Board members needed to conduct business till end
A recent exodus by Trumbull Transit Board members in the months leading up to the board’s expected dissolution is making it difficult to conduct the business needed to wind down operations there.
Trumbull commissioners moved earlier this year to begin dissolving the transit board. This process takes about six months, so the board is expected to be disbanded in August.
Under state guidelines, the transit board must be dissolved before Trumbull County can become an official part of the Western Reserve Transit Authority public transportation system. Rules preclude the existence of more than one transit authority or board in any given transit system. Though commissioners, the WRTA board, the Mahoning County commissioners and Youngstown City Council have yet to vote on resolutions to allow Trumbull County to join WRTA, proposed resolutions now are being reviewed by attorneys.
We agree with the decision by commissioners to dismantle the board. In fact, we have been calling for this action for more than a year now — well before steps were initiated to join WRTA. We had called for commissioners to fold the board and turn oversight of local public transportation issues over to Trumbull County transportation administrator Michael Salamone. Frankly, with or without WRTA’s involvement, we believe the Trumbull Transit Board is unnecessary going forward.
For now, however, the board still exists and action to close out the books and end the board’s operations is needed. The most important items of business involve handling state grant funds already allocated by writing and executing a split agreement with WRTA to transfer the county’s transit funds now under the control of the transit board to WRTA to be used on transit-related projects in Trumbull County.
This type of formal business cannot be conducted with less than a quorum of four board members.
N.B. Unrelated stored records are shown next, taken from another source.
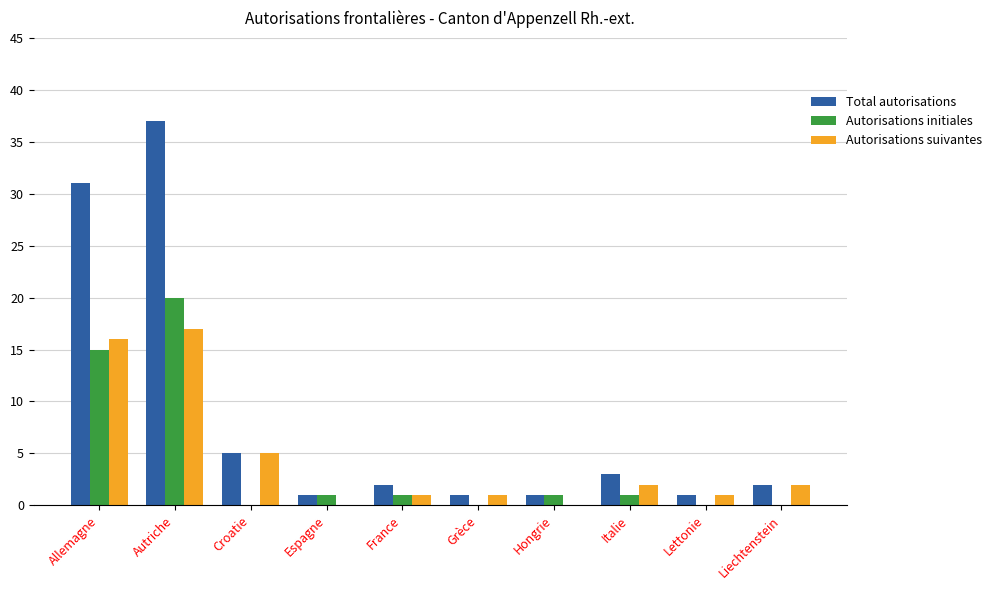

The Autorisations suivantes series shows 8 at Croatie. True or false?

False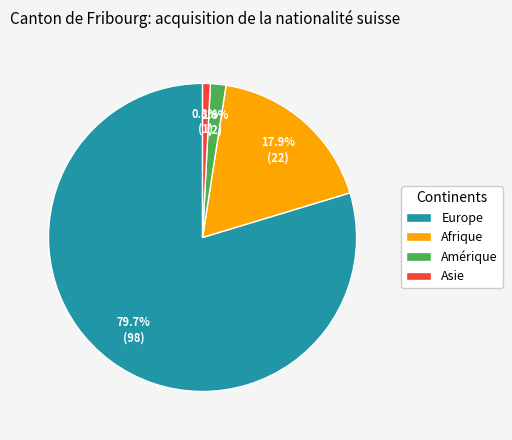

What percentage is the Amérique slice, to the nearest percent?

2%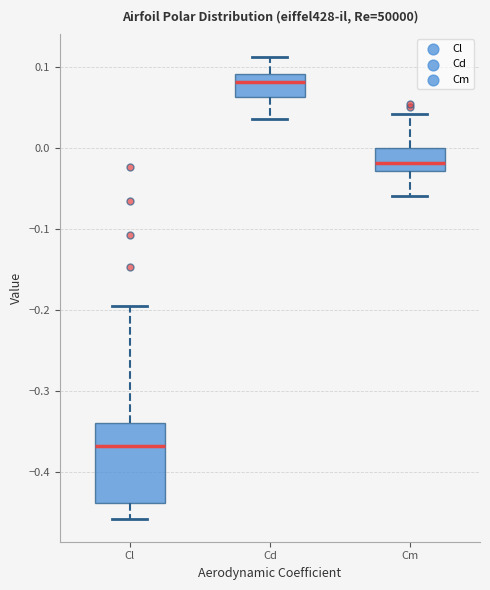

Which box is the tallest, from its lower edge to its upper edge?

Cl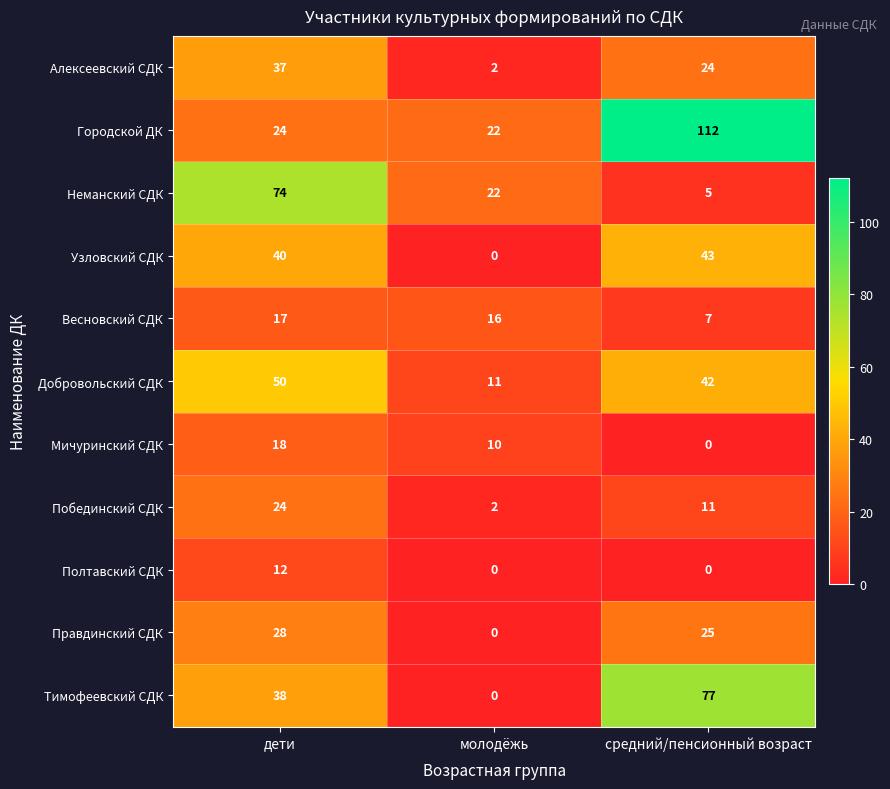

At which label does Правдинский СДК first exceed 25?

дети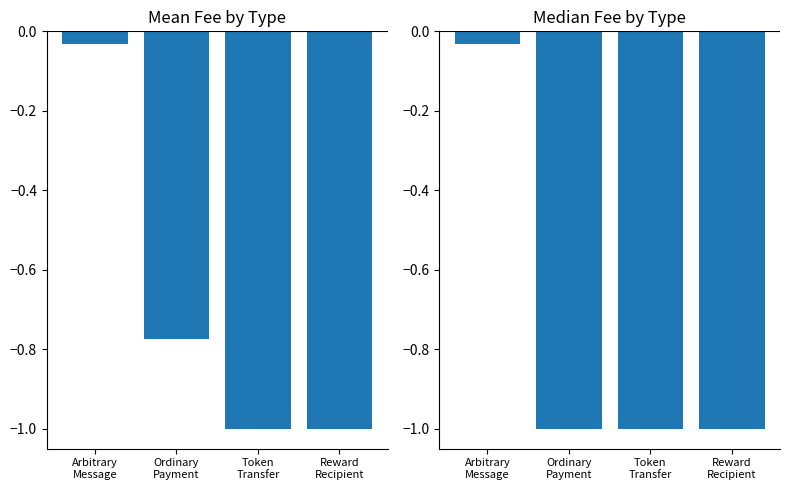

What is the difference between the Median Fee values at Arbitrary
Message and Reward
Recipient?

1.0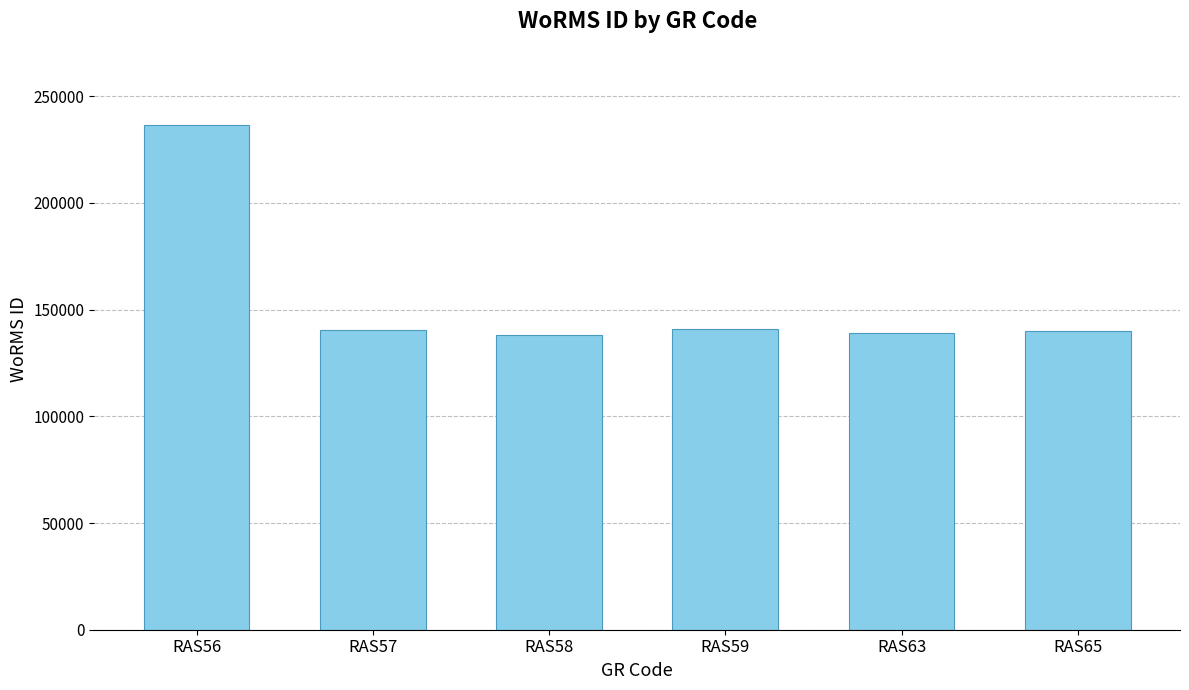

What is the value of the 5th bar from the left?

138998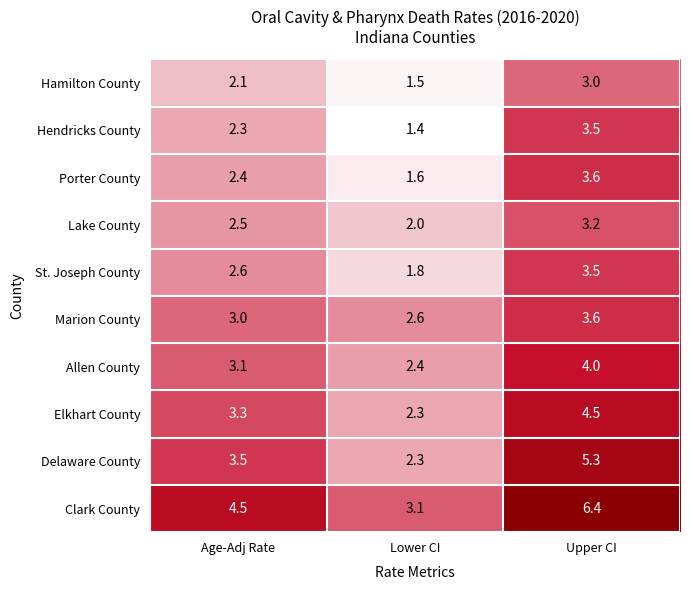

Which label corresponds to the smallest value in the chart?

Lower CI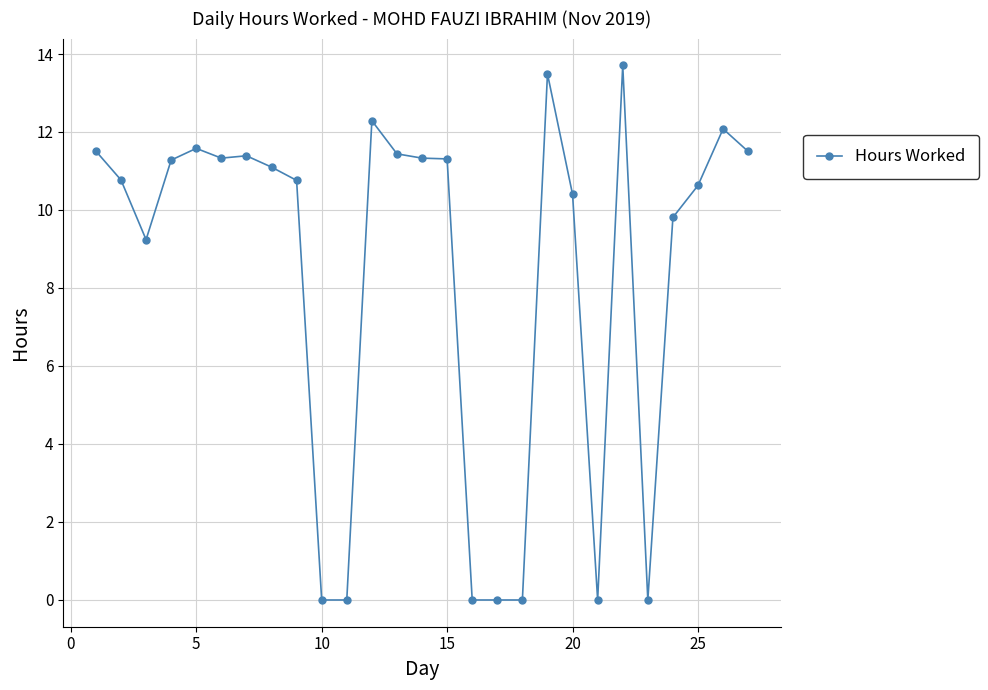

What is the value of the 22nd point from the left?

13.7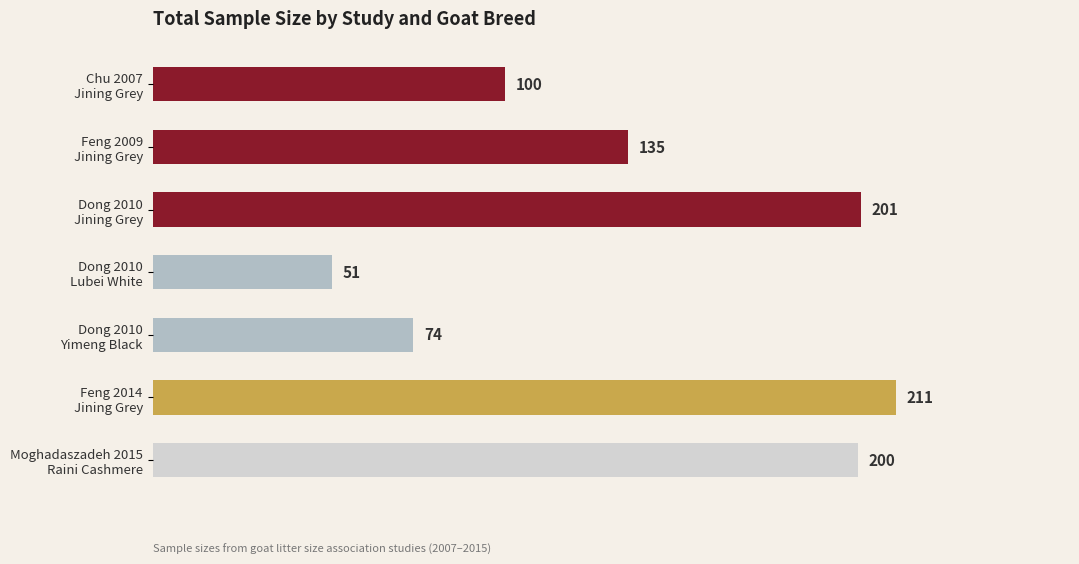

What is the average value?

139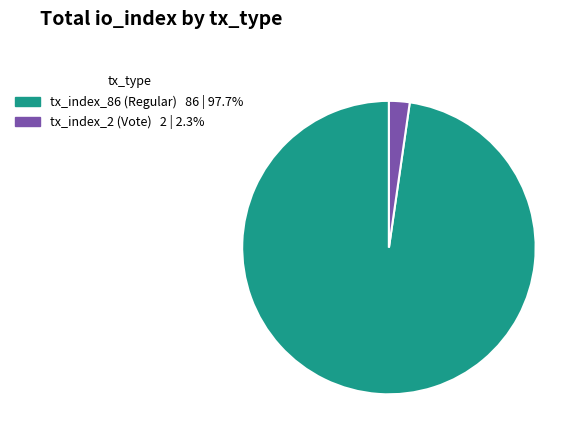

How many segments does this pie chart have?

2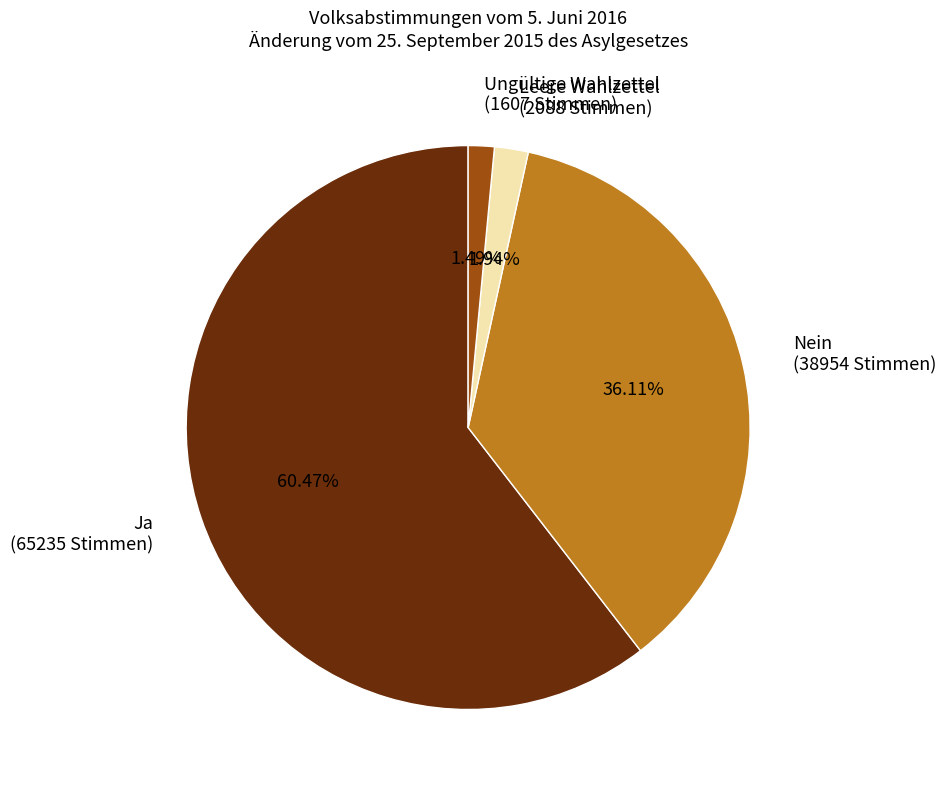

To the nearest percent, what portion does Leere Wahlzettel represent?

2%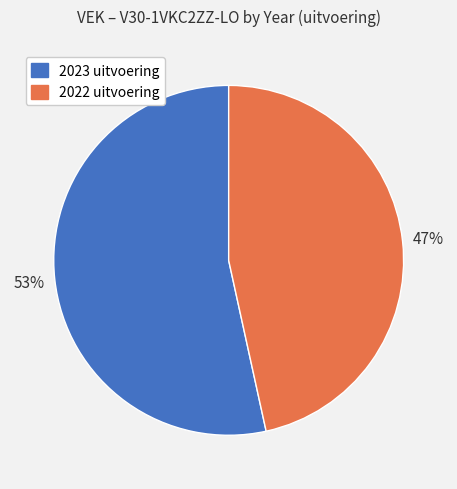

Between 2022 uitvoering and 2023 uitvoering, which is larger?

2023 uitvoering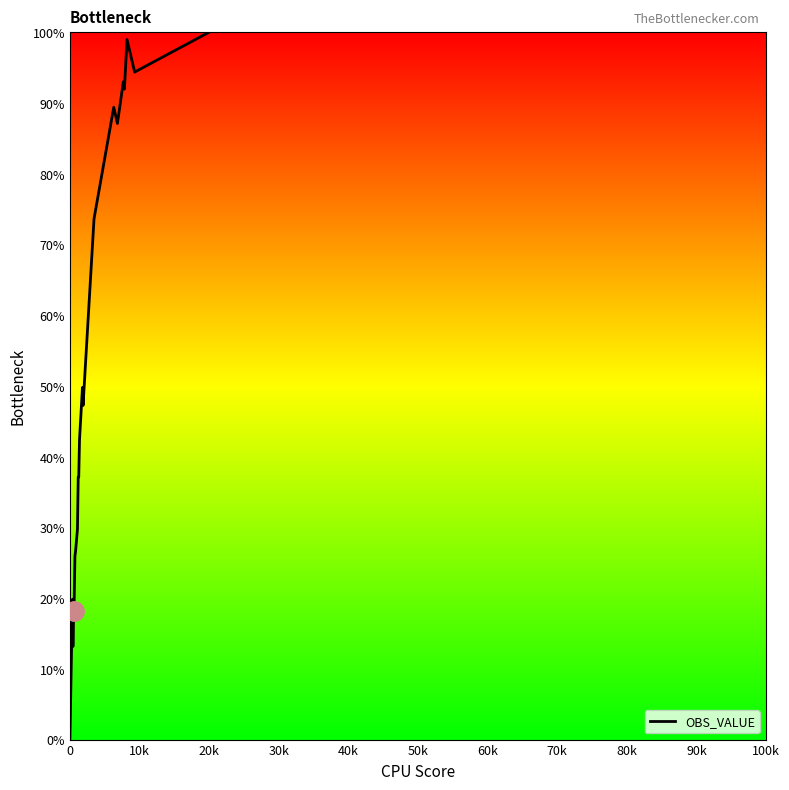

What is the difference between the maximum and minimum values?

100.0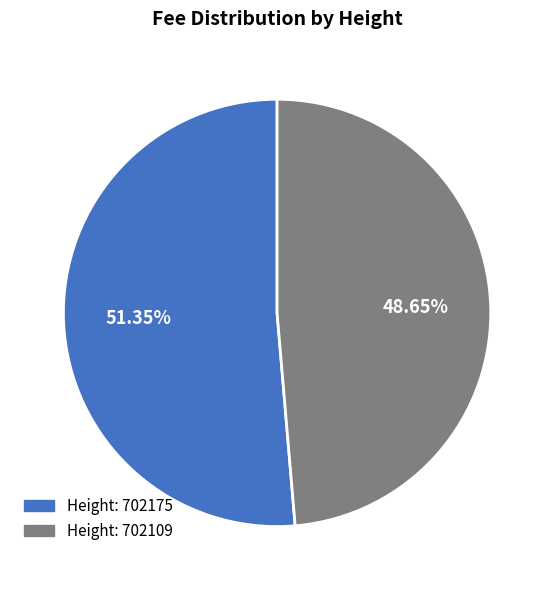

Is there a majority slice in this chart?

Yes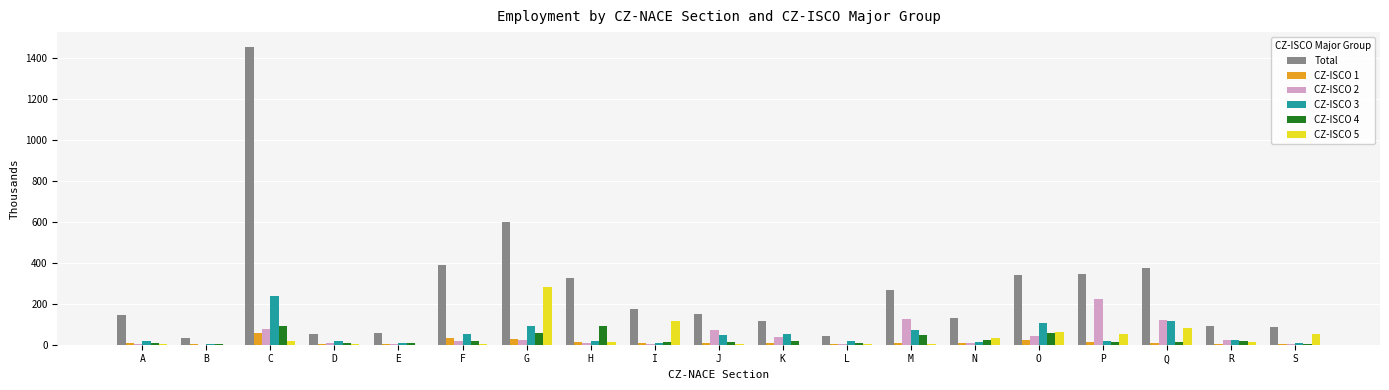

Between B and G, which series saw the biggest shift?

Total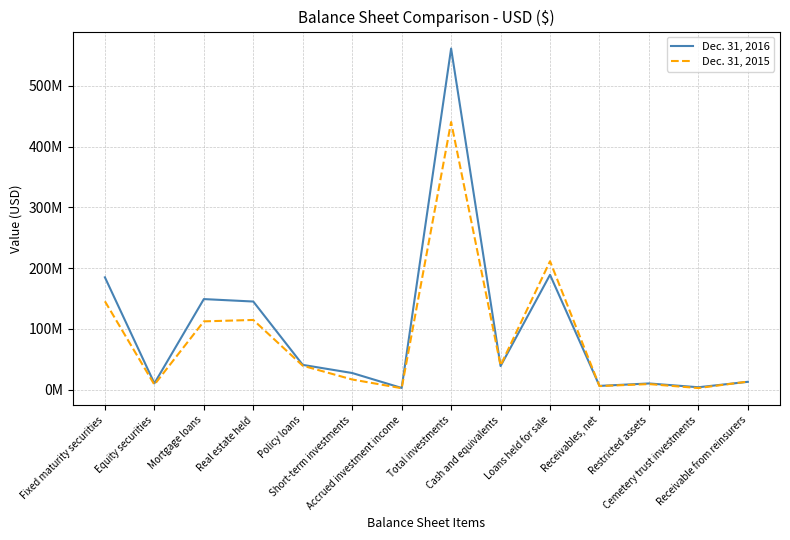

Rank the series at Short-term investments from highest to lowest value.

Dec. 31, 2016, Dec. 31, 2015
In recent months, however, two transit board members, Linda Kirkland and Duane Hennen, have resigned. And before that, board members John Fowler II and Robert Faulkner saw their terms expire. Commissioners never appointed replacements to those two seats.
The loss of these four members leaves the seven-member board with just three members, rendering the board impotent.
Now, we are pleased to see that Mark Hess, who has served in various capacities with Trumbull Transit and is extremely knowledgeable on its issues, is agreeable to taking over a vacant board seat, at least for the next few months.
When asked about his interest in helping to serve out the board’s final months, Hess said he would “follow the wishes of the commissioners and see that the board is resolved properly.”
Now, we urge the remaining Trumbull County Transit Board members who might be considering stepping down before the end of the board’s existence to reconsider. That’s because the involvement of all remaining members is critical as the future of this board winds down to an end.